躲開點,以免被他灼熱的視線給燙熟了!以免她紅得像「血腥瑪莉」的臉讓他給瞧見了!
他迷人的嗓音旋繞在耳際,舒蕎心中小鹿疾奔,一個多星期不見,不只她一個人變得怪怪的,連他的表達方式也更不一樣了!

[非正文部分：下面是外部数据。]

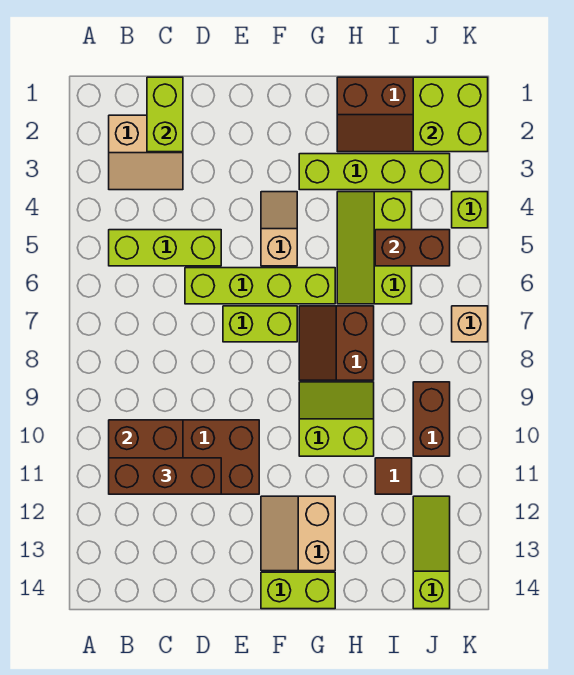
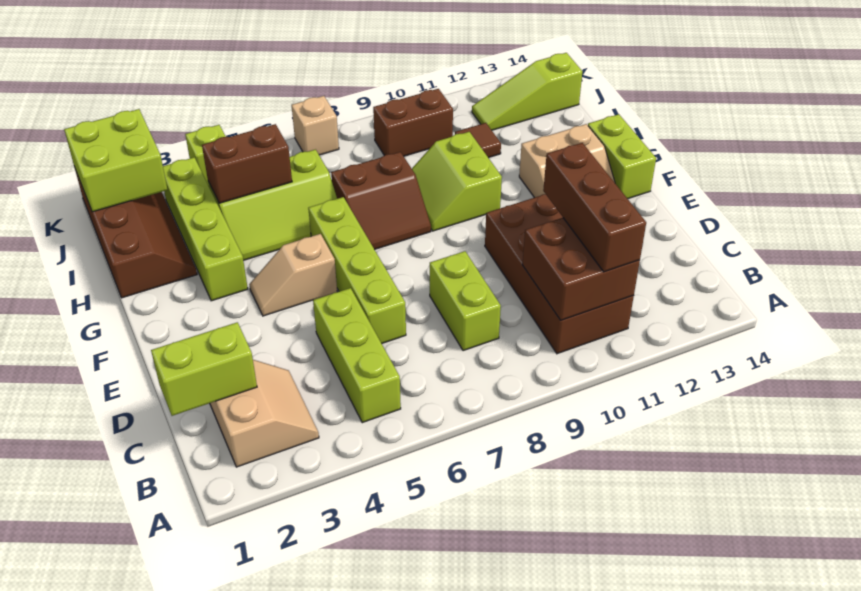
lime 1x2 brick [223,306,297,342] -> lime 1x2 brick moved to [430,251,501,351]
brown 1x2 brick [375,230,450,266] -> brown 1x2 brick turned to [202,124,292,203]

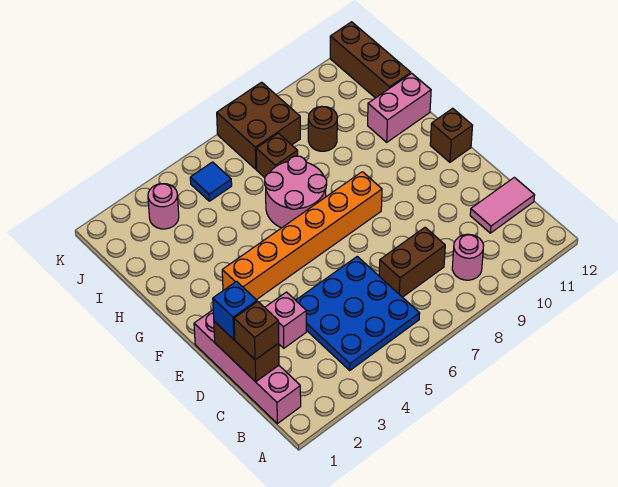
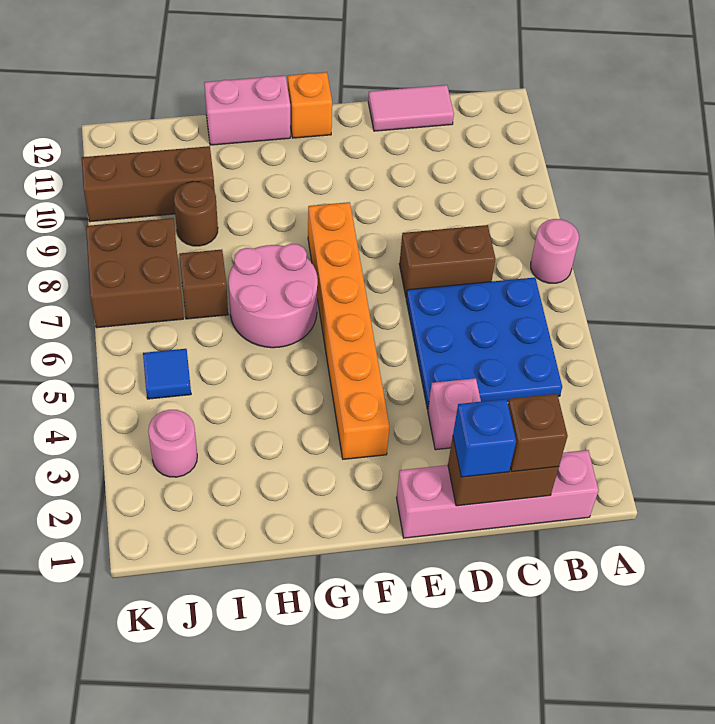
pink 1x1 round brick [452,234,484,280] -> pink 1x1 round brick moved to [531,219,579,283]
brown 1x2 brick [379,227,445,297] -> brown 1x2 brick turned to [399,225,495,297]
pink 1x2 tile [470,177,535,233] -> pink 1x2 tile turned to [368,85,454,131]
brown 1x1 brick [430,108,473,162] -> orange 1x1 brick [288,72,332,138]
pink 1x2 brick [368,73,431,142] -> pink 1x2 brick turned to [204,76,290,145]
brown 1x3 brick [330,22,411,98] -> brown 1x3 brick moved to [82,146,215,222]

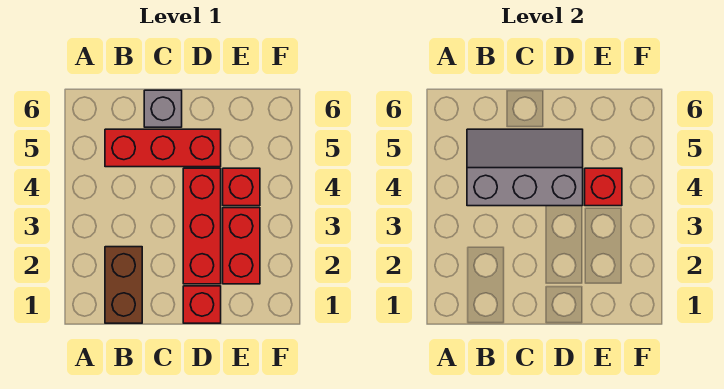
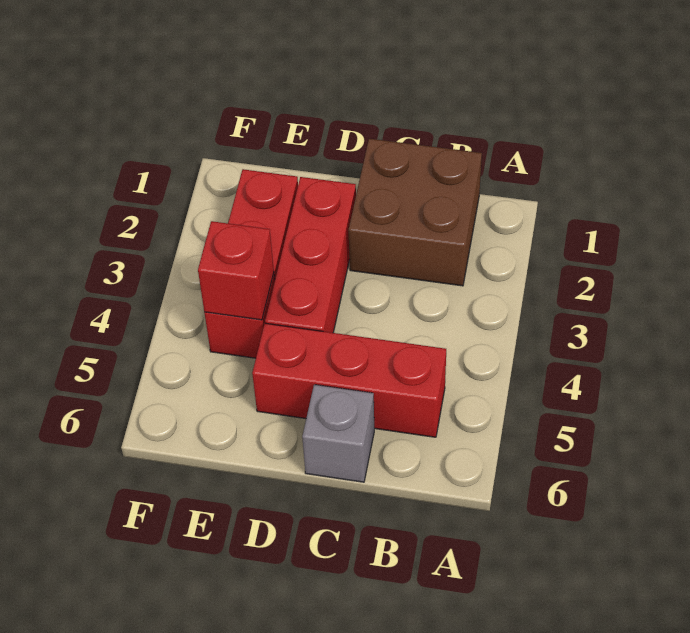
brown 1x2 brick [105,247,142,323] -> brown 2x2 brick [348,139,482,286]
grey 2x3 slope [467,129,583,206] -> none
red 1x1 brick [183,286,221,323] -> none

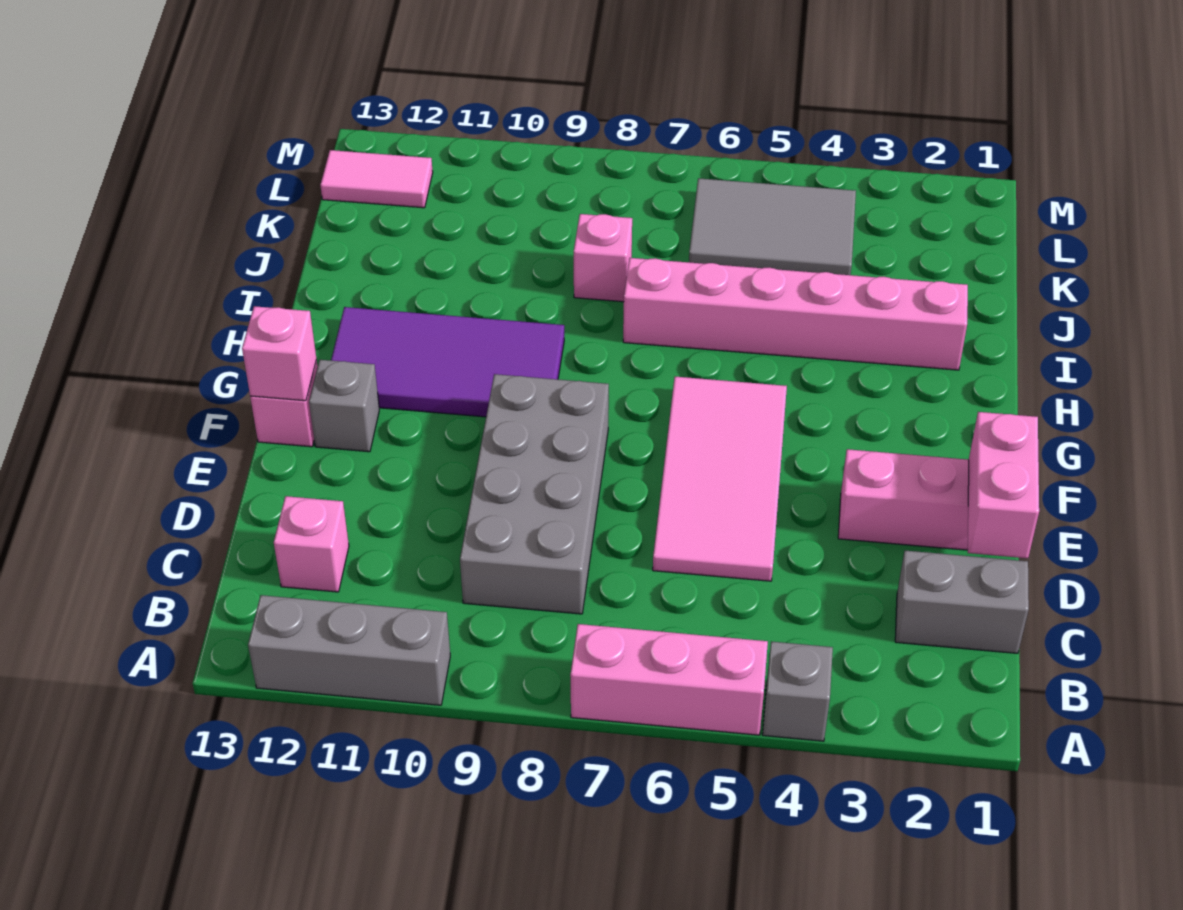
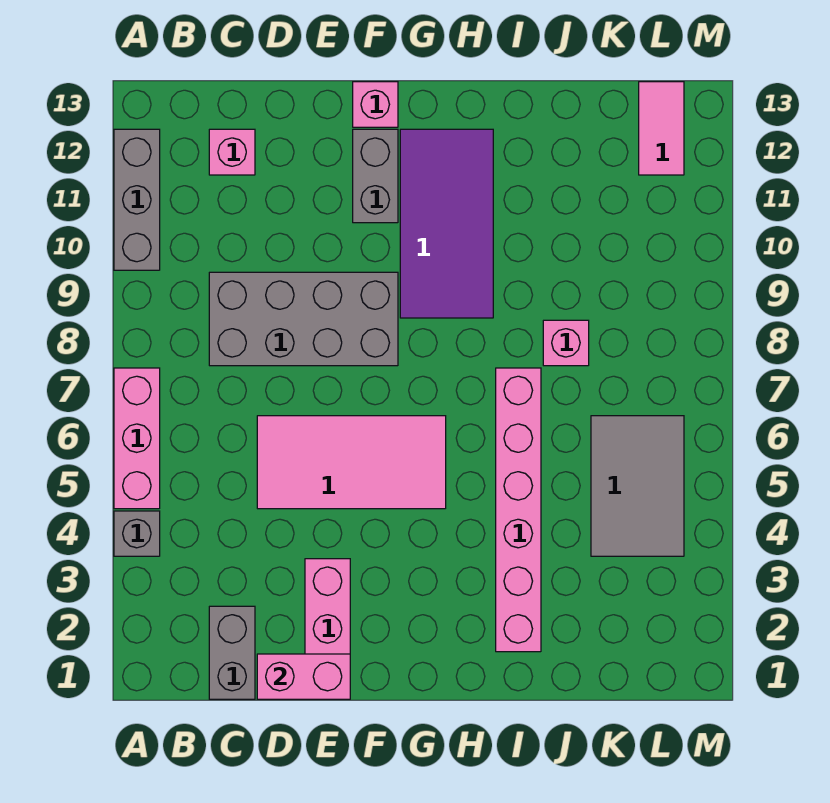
grey 1x1 brick [309,360,379,452] -> grey 1x2 brick [353,129,398,223]
pink 1x1 brick [242,306,316,401] -> none

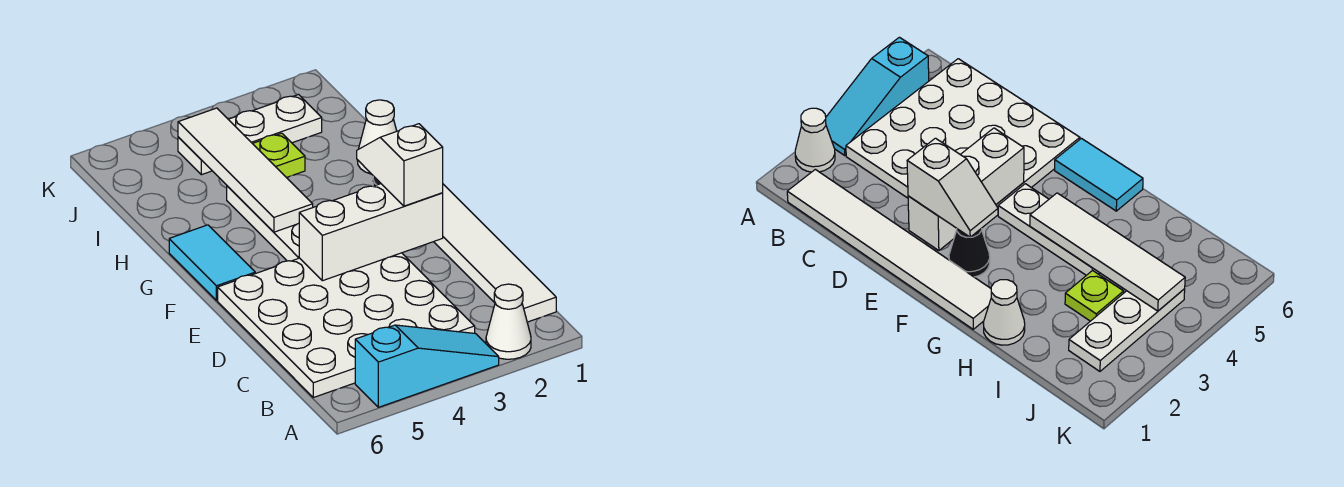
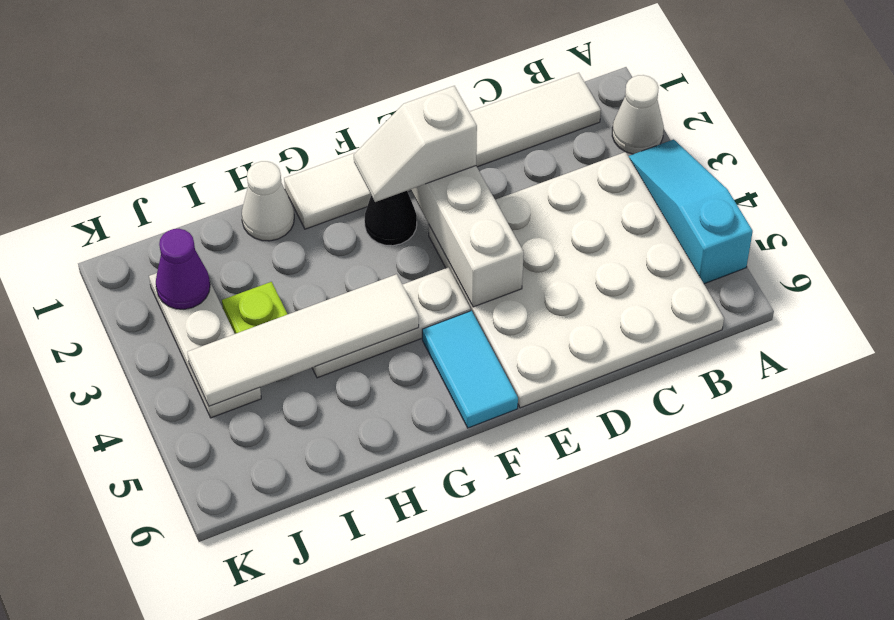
cyan 1x2 tile [169,225,255,301] -> cyan 1x2 tile turned to [422,311,518,428]
none -> purple 1x1 cone [156,229,210,309]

感受著身側投射而來的注視,舒蕎雖覺得有些不自在,但無可否認的,甜甜的暖潮在心湖漾來蕩去……
◆◆◆
隔了幾日……
剛上班,換好制服步進吧檯做好交接工作,舒蕎就接到會計轉上來的電話。
「我是蕎,你哪位?」歪著頭夾住話筒,舒蕎邊忙著其它事。
「是我,你吃飯了沒?」司宸昊沉穩的聲音由另一端傳來。
「嘿嘿……來不及吃,沒關係,待會兒十二點公司會安排消夜。」乾笑兩聲,他聽媽咪提過她的破胃,一定會叨念的。
「等到十二點,不餓死了嗎?」蹙起眉頭,語氣責難中帶著濃濃的關懷。